DOCUMENT TEXT:
-- -- --

Chief Justice of the United States of the Ionian Islands
- In office 1861–1864
- Preceded by: Sir Charles Sargent
- Succeeded by: Office abolished

Personal details
- Born: 13 April 1815
- Died: 18 May 1891 (aged 76)
- Profession: Diplomat, writer, sculler

= Patrick Colquhoun (lawyer) =

British diplomat, legal writer and sculler

Sir Patrick MacChombaich'de Colquhoun (/kəˈhuːn/ kə-HOON; 13 April 1815 – 18 May 1891) was a British diplomat, legal writer and sculler who influenced early Cambridge rowing.

Colquhoun was the son of James Colquhoun and Katharine Colquhoun and the grandson of the Patrick Colquhoun who was Lord Provost of Glasgow. He was educated at Westminster and St John's College, Cambridge. In 1837 he won the Wingfield Sculls and in the same year instituted the Colquhoun Sculls at the University of Cambridge.

From 1840 to 1844, Colquhoun was Plenipotentiary of the Hanse Towns at Constantinople, Persia and Greece, through his father's connections. In Constantinople he was close friends with James Redhouse. He encountered the author George Borrow on his travels and was not impressed. He then returned to England and joined the Home Circuit. He was well respected in the literary world and became a Fellow of the Royal Society of Literature in 1845. Charles Leland wrote Who that knows London knoweth not Sir Patrick Colquhoun? I made his acquaintance in 1848, when, coming over from student-life in Paris. He was also a noted linguist. From 1857 to 1866, he was Aulic Counsellor to the King of Saxony and standing Counsel to the Saxon Legation. He was then member of the Supreme Court of Justice in Corfu from 1858 to 1861. In 1861, when he was Chief Justice of the Ionian Islands, he was knighted on 14 November. Colquhoun became Queen's Counsel in 1868 and a bencher of the Inner Temple in 1869.

-- -- --

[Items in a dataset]
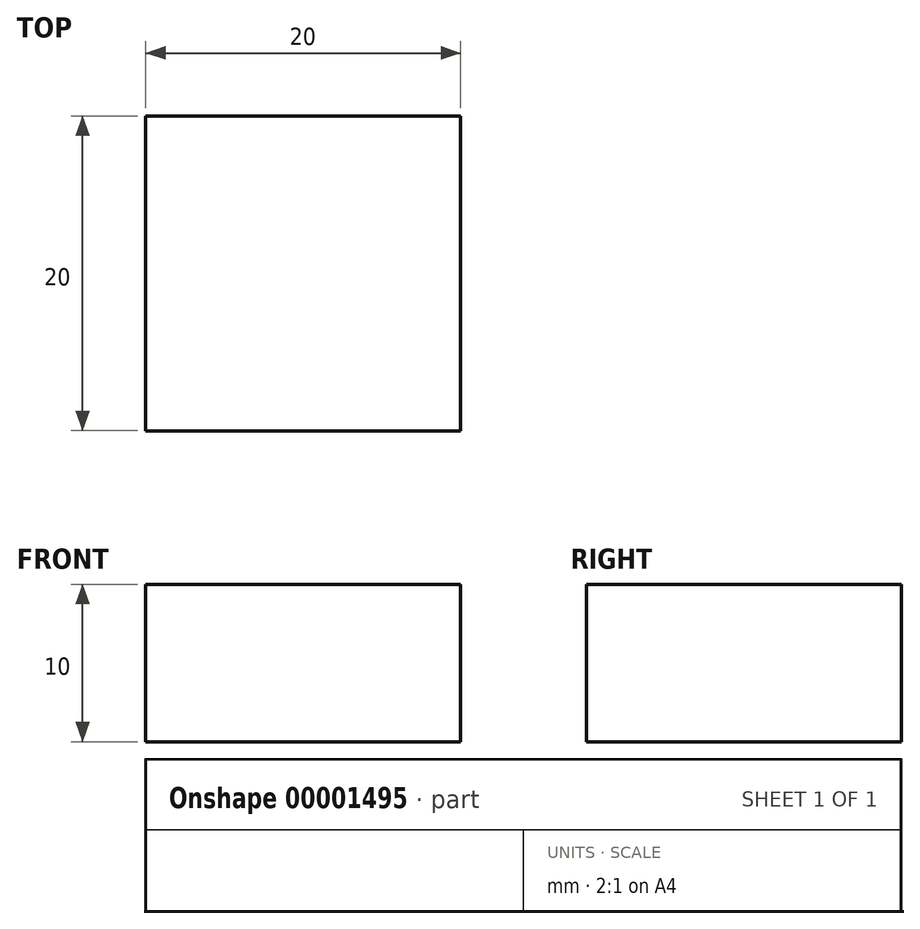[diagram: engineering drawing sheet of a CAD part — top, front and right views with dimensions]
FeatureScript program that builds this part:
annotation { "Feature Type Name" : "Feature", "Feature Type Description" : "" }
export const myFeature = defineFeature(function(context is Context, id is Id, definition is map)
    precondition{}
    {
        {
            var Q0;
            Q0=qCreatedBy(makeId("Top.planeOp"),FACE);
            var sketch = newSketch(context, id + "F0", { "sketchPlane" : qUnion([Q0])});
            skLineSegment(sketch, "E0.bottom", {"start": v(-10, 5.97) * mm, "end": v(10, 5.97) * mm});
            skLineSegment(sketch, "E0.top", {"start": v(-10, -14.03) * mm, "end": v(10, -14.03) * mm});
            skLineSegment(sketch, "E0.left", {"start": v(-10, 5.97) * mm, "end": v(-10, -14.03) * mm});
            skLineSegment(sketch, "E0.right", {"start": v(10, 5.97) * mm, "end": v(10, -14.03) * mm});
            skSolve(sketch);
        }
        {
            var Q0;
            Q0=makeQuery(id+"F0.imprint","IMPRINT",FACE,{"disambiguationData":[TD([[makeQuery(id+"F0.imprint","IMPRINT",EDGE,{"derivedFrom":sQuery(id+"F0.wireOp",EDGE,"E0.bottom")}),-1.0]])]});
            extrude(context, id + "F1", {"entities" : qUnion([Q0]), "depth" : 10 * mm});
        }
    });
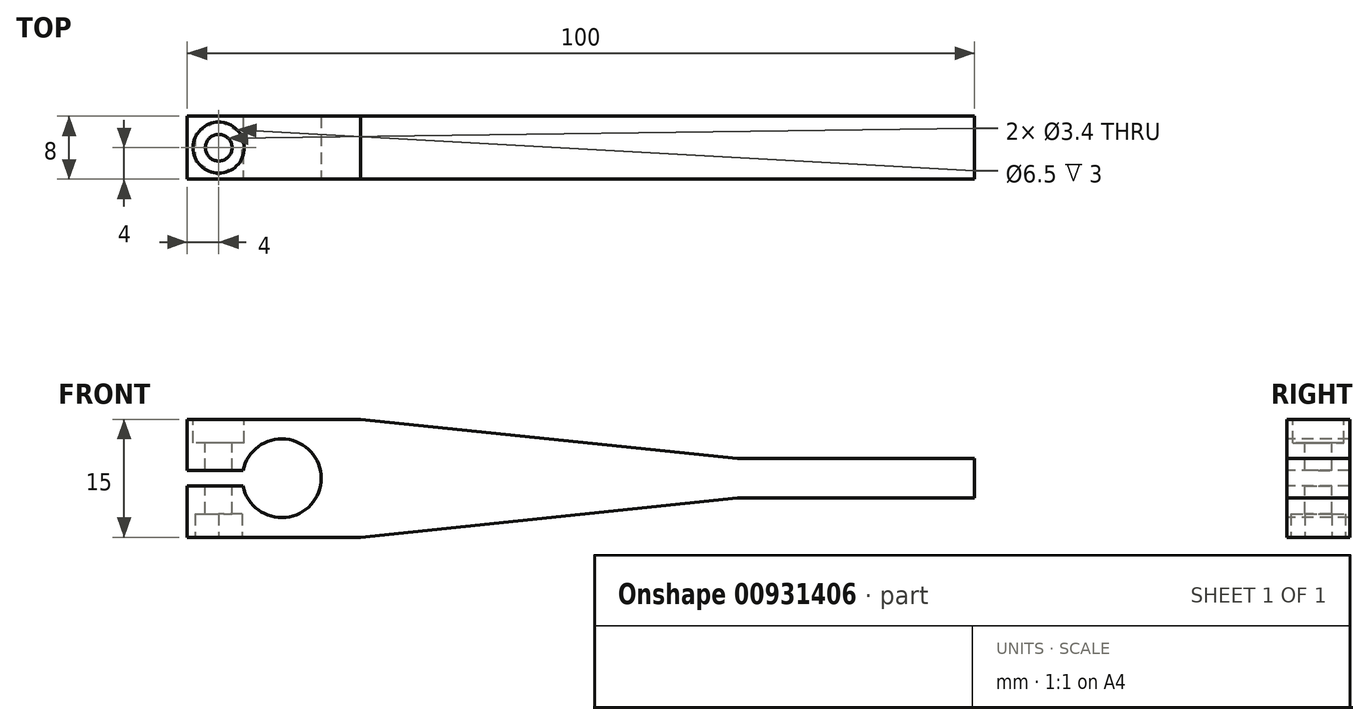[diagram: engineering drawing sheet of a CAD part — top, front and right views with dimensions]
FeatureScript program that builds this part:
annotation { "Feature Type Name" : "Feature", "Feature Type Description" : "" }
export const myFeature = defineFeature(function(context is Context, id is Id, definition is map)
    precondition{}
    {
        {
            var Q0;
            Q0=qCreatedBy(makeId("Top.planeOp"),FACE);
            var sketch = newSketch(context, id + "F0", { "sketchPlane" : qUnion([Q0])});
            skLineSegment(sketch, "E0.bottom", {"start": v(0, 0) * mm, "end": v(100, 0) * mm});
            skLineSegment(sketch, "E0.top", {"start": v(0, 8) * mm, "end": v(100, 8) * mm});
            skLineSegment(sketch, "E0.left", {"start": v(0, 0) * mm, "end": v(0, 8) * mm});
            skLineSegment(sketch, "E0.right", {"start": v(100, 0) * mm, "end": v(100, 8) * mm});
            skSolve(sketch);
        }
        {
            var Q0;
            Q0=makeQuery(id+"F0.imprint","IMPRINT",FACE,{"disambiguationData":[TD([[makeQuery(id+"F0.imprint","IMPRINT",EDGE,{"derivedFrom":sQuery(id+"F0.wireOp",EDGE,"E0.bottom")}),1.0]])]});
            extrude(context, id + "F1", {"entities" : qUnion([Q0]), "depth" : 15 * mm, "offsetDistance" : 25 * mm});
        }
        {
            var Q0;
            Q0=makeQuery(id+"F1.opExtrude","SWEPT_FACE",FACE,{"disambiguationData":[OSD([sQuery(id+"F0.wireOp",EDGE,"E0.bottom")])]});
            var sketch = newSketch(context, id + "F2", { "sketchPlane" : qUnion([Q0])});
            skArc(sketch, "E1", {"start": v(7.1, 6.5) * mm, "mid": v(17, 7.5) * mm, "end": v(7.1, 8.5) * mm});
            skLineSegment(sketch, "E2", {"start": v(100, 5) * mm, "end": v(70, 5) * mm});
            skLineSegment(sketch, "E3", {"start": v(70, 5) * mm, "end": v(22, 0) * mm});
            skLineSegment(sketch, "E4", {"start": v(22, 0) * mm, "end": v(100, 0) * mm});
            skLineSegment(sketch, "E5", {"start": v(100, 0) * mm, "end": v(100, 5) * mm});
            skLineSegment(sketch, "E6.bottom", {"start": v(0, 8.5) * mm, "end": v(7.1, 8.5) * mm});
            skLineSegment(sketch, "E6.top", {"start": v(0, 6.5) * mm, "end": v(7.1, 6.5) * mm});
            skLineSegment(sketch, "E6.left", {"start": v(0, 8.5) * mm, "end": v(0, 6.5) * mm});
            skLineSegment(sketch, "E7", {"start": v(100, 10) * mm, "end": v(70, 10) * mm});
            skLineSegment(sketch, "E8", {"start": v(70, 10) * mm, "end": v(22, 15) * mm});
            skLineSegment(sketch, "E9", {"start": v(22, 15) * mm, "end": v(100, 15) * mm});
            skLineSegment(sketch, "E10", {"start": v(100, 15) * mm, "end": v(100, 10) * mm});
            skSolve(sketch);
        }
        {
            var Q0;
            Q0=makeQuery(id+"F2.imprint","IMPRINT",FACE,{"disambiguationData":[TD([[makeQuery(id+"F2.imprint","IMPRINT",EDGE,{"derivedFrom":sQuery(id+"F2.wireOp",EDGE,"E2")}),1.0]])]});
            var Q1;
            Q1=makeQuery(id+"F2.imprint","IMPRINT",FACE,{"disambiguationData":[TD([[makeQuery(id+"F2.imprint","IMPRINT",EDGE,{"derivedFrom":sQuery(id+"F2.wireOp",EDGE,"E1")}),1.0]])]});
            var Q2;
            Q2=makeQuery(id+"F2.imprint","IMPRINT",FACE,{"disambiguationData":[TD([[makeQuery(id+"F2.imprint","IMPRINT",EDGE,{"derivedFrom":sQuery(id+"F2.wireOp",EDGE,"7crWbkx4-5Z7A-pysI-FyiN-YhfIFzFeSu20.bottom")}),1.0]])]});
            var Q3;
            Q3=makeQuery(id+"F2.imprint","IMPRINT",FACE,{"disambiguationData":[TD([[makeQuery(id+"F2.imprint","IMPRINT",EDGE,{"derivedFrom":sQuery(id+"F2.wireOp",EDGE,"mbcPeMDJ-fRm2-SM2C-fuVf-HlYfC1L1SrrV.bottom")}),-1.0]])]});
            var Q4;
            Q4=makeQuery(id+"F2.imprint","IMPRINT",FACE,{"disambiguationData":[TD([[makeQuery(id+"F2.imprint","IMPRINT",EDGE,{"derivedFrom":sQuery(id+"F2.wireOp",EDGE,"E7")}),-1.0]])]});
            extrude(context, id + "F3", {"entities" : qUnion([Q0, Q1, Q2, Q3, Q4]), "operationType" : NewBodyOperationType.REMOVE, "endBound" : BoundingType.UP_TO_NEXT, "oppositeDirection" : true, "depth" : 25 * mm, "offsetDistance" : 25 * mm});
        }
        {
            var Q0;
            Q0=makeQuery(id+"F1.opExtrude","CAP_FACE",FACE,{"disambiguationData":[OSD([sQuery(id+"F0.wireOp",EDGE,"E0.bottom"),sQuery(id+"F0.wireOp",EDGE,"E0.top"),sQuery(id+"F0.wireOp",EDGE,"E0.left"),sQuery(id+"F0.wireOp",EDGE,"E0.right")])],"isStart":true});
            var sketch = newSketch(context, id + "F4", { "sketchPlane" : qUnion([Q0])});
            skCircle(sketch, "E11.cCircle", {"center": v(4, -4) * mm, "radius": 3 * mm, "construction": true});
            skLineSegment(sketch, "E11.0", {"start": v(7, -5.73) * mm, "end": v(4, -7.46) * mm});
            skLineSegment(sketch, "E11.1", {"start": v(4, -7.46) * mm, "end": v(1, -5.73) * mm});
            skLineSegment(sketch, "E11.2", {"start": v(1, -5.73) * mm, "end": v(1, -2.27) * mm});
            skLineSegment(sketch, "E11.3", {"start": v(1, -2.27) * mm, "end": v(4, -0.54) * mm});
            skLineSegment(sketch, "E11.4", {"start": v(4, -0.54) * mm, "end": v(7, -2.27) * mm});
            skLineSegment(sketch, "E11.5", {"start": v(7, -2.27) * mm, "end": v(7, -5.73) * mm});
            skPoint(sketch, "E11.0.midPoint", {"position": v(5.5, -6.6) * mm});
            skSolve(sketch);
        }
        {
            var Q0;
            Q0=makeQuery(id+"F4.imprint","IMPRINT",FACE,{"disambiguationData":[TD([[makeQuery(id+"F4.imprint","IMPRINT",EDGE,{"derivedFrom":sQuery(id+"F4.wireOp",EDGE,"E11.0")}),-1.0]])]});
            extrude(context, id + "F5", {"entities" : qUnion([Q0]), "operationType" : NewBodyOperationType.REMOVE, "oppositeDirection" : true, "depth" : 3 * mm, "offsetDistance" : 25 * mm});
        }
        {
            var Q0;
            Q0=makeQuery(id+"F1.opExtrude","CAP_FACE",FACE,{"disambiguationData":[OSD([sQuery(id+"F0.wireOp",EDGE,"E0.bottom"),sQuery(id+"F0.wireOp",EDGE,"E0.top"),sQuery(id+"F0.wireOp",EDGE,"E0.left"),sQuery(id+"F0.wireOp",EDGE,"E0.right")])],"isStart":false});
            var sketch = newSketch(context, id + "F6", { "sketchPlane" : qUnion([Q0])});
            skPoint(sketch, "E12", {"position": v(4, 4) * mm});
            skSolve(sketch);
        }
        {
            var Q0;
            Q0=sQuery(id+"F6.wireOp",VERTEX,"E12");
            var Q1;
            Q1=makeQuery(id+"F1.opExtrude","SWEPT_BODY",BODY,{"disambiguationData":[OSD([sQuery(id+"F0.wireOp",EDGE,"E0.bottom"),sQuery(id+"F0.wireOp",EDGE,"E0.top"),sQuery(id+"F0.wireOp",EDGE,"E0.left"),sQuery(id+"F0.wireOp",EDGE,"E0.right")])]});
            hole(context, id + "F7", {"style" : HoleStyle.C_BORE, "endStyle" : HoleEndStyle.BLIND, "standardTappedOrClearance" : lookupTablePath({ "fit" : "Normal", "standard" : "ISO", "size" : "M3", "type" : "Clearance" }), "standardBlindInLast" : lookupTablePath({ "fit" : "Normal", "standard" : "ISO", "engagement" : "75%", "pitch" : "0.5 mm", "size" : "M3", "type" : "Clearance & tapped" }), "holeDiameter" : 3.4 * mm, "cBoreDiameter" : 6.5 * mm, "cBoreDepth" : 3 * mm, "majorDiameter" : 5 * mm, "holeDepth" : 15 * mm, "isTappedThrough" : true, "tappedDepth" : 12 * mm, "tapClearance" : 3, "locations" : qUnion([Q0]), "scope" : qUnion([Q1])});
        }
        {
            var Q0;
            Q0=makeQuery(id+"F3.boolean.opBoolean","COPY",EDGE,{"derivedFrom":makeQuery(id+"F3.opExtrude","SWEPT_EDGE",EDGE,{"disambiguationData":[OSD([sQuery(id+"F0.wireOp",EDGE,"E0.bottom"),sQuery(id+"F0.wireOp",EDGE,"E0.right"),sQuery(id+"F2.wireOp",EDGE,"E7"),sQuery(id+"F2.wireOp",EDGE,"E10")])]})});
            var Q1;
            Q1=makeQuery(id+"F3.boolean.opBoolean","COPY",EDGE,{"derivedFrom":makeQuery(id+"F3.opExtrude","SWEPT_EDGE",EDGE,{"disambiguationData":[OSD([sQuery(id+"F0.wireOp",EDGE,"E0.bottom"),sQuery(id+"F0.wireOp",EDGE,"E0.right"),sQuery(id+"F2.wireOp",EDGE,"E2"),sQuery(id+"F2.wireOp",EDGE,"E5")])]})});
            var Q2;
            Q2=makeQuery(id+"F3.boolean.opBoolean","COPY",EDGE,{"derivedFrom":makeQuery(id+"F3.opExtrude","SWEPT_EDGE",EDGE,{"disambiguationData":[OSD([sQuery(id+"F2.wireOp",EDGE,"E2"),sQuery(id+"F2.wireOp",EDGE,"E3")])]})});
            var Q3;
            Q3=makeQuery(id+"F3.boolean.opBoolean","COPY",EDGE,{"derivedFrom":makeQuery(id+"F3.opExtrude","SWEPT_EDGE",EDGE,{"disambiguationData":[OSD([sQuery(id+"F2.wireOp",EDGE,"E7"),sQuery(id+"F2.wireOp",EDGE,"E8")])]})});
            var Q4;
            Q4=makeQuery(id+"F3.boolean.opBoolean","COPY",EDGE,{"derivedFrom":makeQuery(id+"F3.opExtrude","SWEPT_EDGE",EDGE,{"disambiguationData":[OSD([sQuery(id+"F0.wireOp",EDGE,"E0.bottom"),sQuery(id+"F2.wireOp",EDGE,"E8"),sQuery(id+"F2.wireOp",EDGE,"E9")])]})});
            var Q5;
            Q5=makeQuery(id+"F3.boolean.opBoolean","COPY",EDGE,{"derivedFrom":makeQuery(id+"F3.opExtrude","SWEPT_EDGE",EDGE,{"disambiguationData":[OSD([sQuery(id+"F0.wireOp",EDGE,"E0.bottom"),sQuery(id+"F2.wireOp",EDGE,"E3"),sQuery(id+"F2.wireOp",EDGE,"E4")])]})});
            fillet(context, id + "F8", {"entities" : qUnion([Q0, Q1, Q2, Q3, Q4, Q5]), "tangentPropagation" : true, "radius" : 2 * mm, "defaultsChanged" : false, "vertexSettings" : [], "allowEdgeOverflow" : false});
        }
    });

-- -- --

WORK TO DO:
**A)** In the Patrick Colquhoun article, change "Wingfield Sculls" to "Diamond Sculls" and write out the passage between "Personal details" and "University of Cambridge.", inclusive.
**B)** Which lines of the records contain the string "position"? Collect every one of them.

WORKED SOLUTIONS:
**A)**
Personal details
- Born: 13 April 1815
- Died: 18 May 1891 (aged 76)
- Profession: Diplomat, writer, sculler

= Patrick Colquhoun (lawyer) =

British diplomat, legal writer and sculler

Sir Patrick MacChombaich'de Colquhoun (/kəˈhuːn/ kə-HOON; 13 April 1815 – 18 May 1891) was a British diplomat, legal writer and sculler who influenced early Cambridge rowing.

Colquhoun was the son of James Colquhoun and Katharine Colquhoun and the grandson of the Patrick Colquhoun who was Lord Provost of Glasgow. He was educated at Westminster and St John's College, Cambridge. In 1837 he won the Diamond Sculls and in the same year instituted the Colquhoun Sculls at the University of Cambridge.

**B)**
            skPoint(sketch, "E11.0.midPoint", {"position": v(5.5, -6.6) * mm});
            skPoint(sketch, "E12", {"position": v(4, 4) * mm});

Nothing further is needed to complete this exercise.